WORK TASK
Lines to return, exactly: from the line with "hfov_deg: 58.7" to the line with "fx_px: 1016" in the entries below, both included.

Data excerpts
[Start of section]

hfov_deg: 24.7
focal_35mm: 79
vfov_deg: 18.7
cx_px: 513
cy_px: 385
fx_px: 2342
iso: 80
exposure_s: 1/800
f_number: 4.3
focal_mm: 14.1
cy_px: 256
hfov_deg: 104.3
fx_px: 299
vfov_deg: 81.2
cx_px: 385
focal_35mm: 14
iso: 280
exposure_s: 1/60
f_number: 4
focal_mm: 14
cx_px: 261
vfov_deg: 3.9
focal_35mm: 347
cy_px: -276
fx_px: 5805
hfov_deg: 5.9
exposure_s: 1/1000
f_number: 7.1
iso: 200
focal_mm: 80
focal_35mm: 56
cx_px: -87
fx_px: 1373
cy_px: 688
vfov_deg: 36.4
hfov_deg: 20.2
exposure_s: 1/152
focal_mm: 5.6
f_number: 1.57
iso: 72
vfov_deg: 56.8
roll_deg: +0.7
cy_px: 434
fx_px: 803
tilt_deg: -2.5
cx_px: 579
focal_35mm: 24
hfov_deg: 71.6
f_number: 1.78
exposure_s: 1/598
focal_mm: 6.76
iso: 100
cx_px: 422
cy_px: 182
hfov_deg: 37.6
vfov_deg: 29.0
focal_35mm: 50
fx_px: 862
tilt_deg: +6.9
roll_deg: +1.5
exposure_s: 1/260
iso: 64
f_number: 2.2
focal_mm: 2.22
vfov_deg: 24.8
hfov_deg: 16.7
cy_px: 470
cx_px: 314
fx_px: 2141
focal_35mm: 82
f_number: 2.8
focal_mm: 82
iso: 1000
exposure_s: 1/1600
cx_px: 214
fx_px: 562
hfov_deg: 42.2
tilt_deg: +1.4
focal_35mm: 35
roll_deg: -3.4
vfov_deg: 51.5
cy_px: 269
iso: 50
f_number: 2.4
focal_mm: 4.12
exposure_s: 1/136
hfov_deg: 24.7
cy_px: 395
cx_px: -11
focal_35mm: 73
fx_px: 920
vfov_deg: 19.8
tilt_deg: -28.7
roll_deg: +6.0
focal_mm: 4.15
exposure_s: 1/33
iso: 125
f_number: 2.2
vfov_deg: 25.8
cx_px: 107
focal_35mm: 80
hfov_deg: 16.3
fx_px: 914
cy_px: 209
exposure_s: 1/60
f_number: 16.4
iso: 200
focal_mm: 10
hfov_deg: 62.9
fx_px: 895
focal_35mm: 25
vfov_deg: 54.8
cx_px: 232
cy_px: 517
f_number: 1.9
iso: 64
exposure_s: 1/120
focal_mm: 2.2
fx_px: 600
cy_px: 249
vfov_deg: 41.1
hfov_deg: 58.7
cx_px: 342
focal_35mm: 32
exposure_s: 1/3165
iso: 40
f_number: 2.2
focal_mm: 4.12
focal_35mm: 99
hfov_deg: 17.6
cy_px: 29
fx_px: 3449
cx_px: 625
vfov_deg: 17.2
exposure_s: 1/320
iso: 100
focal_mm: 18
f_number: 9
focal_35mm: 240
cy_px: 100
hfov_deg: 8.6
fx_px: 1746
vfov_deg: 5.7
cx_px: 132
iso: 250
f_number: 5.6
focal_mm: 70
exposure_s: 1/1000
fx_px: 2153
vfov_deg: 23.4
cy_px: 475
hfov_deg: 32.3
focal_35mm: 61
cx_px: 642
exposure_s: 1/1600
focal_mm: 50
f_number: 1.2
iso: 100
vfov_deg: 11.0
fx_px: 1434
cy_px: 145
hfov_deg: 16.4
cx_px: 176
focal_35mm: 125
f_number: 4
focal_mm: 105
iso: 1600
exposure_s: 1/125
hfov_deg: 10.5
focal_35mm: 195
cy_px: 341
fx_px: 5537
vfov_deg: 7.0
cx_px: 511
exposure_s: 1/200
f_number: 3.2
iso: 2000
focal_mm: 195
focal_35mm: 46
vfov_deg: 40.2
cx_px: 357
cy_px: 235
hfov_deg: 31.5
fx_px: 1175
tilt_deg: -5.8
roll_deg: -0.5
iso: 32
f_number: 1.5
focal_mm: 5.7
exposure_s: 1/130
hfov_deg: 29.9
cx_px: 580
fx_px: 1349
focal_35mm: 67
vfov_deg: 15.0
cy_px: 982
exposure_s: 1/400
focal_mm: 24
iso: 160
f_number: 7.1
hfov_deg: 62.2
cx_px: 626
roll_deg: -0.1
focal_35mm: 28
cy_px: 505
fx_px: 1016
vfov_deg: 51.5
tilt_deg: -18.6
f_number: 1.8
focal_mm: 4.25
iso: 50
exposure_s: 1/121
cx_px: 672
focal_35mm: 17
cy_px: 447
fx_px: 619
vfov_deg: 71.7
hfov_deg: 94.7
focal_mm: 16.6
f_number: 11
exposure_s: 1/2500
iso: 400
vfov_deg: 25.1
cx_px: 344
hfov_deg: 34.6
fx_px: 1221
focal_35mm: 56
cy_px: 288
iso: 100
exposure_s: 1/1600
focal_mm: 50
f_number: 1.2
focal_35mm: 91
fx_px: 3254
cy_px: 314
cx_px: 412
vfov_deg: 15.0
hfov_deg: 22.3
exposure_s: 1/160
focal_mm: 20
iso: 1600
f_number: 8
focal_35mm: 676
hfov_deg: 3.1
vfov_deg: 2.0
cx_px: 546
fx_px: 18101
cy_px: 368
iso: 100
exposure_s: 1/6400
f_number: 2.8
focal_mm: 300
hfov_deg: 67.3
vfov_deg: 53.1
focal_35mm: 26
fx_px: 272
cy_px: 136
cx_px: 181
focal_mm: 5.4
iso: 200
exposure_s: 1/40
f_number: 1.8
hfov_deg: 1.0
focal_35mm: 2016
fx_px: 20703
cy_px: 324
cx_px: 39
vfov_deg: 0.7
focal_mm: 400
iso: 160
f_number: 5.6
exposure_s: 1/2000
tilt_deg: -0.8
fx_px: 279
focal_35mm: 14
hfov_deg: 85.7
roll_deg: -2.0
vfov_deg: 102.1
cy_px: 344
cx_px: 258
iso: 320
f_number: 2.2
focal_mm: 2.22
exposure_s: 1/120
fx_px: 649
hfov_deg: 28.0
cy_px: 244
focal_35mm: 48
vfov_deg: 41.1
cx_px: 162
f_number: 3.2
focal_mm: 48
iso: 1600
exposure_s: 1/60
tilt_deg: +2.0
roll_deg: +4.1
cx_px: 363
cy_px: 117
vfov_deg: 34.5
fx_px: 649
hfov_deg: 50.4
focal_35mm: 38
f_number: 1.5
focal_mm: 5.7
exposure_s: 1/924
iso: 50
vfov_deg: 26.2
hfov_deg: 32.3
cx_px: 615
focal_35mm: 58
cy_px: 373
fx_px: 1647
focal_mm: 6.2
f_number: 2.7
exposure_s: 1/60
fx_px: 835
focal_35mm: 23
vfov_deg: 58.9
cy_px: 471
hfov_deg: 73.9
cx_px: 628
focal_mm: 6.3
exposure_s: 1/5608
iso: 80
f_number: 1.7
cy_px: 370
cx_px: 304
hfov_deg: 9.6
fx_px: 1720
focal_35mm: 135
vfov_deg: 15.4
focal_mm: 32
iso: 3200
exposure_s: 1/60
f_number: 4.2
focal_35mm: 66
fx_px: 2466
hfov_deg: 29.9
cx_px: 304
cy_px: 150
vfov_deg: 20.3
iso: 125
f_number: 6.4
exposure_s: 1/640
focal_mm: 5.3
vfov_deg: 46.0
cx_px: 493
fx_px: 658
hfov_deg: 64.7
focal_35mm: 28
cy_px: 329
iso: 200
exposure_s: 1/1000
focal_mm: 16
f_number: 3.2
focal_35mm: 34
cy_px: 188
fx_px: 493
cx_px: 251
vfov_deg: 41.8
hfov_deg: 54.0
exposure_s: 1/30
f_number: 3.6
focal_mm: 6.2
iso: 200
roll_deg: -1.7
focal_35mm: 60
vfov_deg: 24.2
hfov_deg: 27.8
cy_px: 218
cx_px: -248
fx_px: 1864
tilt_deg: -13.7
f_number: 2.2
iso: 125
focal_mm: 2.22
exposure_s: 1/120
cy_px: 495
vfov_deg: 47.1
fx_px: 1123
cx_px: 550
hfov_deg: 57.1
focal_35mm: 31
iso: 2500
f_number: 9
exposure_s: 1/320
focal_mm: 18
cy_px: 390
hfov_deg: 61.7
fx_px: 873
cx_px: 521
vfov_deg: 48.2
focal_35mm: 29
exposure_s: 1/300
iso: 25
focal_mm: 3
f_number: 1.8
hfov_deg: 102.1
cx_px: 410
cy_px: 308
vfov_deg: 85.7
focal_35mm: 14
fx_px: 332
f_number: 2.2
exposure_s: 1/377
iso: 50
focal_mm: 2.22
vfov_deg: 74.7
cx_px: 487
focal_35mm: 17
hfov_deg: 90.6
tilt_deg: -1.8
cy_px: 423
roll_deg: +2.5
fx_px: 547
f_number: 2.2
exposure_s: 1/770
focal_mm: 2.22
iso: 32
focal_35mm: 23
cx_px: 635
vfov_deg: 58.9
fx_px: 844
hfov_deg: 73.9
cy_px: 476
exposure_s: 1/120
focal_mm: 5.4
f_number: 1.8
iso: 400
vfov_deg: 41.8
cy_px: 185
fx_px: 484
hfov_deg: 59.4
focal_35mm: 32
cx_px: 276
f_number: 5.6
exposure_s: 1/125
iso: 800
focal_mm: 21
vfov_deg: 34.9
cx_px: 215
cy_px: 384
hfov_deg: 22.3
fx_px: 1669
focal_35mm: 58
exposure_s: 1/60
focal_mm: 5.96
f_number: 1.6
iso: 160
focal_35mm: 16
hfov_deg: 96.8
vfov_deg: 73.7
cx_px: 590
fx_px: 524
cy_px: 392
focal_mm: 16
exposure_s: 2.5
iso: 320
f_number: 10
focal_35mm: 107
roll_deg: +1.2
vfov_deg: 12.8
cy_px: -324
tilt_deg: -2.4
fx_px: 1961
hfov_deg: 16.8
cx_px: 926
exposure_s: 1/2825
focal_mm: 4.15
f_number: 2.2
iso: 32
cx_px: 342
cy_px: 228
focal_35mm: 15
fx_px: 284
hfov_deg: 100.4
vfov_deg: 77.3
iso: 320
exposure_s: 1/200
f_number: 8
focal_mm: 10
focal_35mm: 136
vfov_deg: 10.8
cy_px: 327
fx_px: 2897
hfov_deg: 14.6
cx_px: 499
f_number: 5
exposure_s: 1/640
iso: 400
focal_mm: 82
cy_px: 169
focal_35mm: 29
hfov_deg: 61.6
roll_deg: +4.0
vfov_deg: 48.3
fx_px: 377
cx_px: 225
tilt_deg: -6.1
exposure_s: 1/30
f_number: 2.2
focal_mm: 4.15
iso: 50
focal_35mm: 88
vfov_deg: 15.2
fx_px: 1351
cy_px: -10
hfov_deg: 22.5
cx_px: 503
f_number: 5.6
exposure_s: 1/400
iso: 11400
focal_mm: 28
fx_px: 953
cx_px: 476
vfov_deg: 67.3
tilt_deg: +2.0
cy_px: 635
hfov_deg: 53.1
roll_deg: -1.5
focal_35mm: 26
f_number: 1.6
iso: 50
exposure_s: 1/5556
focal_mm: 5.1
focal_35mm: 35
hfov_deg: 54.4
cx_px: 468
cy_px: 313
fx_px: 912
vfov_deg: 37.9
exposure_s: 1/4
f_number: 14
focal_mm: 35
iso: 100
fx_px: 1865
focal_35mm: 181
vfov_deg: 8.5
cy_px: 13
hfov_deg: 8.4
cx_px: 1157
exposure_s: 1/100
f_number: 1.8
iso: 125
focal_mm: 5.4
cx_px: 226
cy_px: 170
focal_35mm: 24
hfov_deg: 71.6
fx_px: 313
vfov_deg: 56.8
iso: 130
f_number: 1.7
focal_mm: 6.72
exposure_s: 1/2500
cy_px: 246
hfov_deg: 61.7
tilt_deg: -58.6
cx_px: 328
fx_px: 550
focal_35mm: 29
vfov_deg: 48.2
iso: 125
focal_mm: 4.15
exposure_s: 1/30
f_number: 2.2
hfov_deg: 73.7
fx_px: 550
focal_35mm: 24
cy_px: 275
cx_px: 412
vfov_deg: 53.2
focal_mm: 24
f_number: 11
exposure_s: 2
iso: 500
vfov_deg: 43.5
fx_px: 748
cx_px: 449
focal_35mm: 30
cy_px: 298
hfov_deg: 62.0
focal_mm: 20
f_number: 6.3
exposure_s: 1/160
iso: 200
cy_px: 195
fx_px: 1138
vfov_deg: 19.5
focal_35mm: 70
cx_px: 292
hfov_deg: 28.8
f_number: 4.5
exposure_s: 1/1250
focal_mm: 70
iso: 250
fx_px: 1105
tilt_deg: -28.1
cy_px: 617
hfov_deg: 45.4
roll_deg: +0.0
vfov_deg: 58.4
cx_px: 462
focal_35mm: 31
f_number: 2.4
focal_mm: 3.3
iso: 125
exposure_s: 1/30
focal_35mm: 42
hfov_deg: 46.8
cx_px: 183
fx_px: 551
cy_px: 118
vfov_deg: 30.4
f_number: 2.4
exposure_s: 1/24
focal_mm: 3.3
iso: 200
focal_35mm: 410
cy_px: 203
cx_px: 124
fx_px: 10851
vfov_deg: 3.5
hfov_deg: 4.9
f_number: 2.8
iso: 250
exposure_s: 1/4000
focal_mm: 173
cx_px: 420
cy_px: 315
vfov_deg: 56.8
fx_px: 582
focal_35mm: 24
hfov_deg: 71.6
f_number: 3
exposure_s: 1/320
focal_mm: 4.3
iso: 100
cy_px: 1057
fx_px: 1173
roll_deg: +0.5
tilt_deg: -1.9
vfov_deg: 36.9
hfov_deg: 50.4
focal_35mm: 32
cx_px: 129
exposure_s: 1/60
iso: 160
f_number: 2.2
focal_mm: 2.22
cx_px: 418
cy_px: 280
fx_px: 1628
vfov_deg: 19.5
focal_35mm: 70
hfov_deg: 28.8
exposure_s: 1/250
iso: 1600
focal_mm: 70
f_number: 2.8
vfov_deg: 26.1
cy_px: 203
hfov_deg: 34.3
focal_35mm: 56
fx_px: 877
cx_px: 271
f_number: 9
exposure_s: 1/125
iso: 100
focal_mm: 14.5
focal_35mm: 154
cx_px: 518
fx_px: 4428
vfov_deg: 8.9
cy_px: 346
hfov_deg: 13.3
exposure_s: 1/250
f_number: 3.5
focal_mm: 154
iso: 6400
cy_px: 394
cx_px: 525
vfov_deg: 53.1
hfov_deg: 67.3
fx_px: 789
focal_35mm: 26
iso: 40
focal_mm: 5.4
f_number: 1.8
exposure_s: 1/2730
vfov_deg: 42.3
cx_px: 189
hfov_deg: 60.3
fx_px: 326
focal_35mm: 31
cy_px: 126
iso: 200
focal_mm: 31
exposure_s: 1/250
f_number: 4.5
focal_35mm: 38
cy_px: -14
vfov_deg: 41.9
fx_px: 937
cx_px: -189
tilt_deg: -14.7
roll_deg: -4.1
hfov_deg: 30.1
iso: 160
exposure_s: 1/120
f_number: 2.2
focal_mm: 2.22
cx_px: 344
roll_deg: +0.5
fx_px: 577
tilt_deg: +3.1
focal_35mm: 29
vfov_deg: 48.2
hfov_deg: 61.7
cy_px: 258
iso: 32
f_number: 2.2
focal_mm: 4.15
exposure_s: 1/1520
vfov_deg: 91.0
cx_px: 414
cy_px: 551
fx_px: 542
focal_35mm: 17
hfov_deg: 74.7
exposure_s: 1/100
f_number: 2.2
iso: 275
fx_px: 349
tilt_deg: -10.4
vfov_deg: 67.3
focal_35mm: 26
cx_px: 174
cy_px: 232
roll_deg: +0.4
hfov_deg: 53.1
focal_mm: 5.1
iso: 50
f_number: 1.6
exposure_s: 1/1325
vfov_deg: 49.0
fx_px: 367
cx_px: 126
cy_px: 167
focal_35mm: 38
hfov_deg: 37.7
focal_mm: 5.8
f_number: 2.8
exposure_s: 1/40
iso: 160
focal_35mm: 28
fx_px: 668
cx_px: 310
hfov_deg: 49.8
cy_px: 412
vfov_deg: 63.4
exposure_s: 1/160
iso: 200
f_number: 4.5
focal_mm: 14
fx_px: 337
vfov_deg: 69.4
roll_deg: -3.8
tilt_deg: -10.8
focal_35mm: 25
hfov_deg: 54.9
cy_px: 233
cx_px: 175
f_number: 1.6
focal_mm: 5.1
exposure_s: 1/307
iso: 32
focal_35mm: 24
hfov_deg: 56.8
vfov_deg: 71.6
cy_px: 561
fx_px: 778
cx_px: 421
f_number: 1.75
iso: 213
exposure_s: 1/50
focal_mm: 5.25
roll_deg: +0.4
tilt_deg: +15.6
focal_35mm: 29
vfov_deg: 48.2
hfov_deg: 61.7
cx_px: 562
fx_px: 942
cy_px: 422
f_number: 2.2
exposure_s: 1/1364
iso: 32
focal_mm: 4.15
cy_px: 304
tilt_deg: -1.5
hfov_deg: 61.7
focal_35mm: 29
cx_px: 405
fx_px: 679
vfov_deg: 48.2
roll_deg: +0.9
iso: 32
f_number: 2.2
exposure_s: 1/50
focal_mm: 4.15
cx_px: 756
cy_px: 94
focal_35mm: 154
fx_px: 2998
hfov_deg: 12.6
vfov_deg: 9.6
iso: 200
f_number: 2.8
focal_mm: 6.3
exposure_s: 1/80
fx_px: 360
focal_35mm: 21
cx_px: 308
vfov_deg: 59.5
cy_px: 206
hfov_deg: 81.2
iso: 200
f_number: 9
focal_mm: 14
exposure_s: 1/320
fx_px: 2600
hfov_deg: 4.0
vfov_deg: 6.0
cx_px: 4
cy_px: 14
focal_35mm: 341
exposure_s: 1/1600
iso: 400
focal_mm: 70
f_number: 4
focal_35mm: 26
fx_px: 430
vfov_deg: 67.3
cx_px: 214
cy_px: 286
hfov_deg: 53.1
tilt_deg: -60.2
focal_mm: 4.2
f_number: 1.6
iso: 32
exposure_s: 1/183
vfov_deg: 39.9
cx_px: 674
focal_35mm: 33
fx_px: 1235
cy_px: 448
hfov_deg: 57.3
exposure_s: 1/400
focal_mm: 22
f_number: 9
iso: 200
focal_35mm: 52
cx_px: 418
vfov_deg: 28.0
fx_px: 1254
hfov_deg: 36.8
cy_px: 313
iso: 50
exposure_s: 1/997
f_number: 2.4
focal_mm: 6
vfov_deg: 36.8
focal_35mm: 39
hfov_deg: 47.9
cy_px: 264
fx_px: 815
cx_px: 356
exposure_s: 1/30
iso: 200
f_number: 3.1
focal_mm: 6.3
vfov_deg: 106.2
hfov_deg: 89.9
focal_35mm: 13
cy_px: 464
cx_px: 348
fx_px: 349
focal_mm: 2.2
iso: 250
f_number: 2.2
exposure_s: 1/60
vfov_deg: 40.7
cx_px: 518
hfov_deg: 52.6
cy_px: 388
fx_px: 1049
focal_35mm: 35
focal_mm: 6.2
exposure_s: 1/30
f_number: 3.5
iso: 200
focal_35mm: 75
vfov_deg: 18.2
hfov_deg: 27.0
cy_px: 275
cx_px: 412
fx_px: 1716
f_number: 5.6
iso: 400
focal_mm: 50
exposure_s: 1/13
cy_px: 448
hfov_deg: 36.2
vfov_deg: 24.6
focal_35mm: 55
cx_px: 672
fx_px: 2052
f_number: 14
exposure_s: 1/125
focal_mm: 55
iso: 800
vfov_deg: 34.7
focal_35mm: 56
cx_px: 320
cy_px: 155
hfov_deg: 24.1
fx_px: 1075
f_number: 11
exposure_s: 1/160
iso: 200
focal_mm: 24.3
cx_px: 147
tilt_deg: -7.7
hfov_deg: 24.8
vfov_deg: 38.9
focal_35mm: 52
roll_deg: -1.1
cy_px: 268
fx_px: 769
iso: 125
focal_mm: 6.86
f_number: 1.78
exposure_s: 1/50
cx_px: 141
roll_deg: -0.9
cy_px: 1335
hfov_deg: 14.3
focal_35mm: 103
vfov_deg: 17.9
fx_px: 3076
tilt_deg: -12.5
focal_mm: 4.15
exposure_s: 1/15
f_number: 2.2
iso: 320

[End of section]

FINAL ANSWER
hfov_deg: 58.7
cx_px: 342
focal_35mm: 32
exposure_s: 1/3165
iso: 40
f_number: 2.2
focal_mm: 4.12
focal_35mm: 99
hfov_deg: 17.6
cy_px: 29
fx_px: 3449
cx_px: 625
vfov_deg: 17.2
exposure_s: 1/320
iso: 100
focal_mm: 18
f_number: 9
focal_35mm: 240
cy_px: 100
hfov_deg: 8.6
fx_px: 1746
vfov_deg: 5.7
cx_px: 132
iso: 250
f_number: 5.6
focal_mm: 70
exposure_s: 1/1000
fx_px: 2153
vfov_deg: 23.4
cy_px: 475
hfov_deg: 32.3
focal_35mm: 61
cx_px: 642
exposure_s: 1/1600
focal_mm: 50
f_number: 1.2
iso: 100
vfov_deg: 11.0
fx_px: 1434
cy_px: 145
hfov_deg: 16.4
cx_px: 176
focal_35mm: 125
f_number: 4
focal_mm: 105
iso: 1600
exposure_s: 1/125
hfov_deg: 10.5
focal_35mm: 195
cy_px: 341
fx_px: 5537
vfov_deg: 7.0
cx_px: 511
exposure_s: 1/200
f_number: 3.2
iso: 2000
focal_mm: 195
focal_35mm: 46
vfov_deg: 40.2
cx_px: 357
cy_px: 235
hfov_deg: 31.5
fx_px: 1175
tilt_deg: -5.8
roll_deg: -0.5
iso: 32
f_number: 1.5
focal_mm: 5.7
exposure_s: 1/130
hfov_deg: 29.9
cx_px: 580
fx_px: 1349
focal_35mm: 67
vfov_deg: 15.0
cy_px: 982
exposure_s: 1/400
focal_mm: 24
iso: 160
f_number: 7.1
hfov_deg: 62.2
cx_px: 626
roll_deg: -0.1
focal_35mm: 28
cy_px: 505
fx_px: 1016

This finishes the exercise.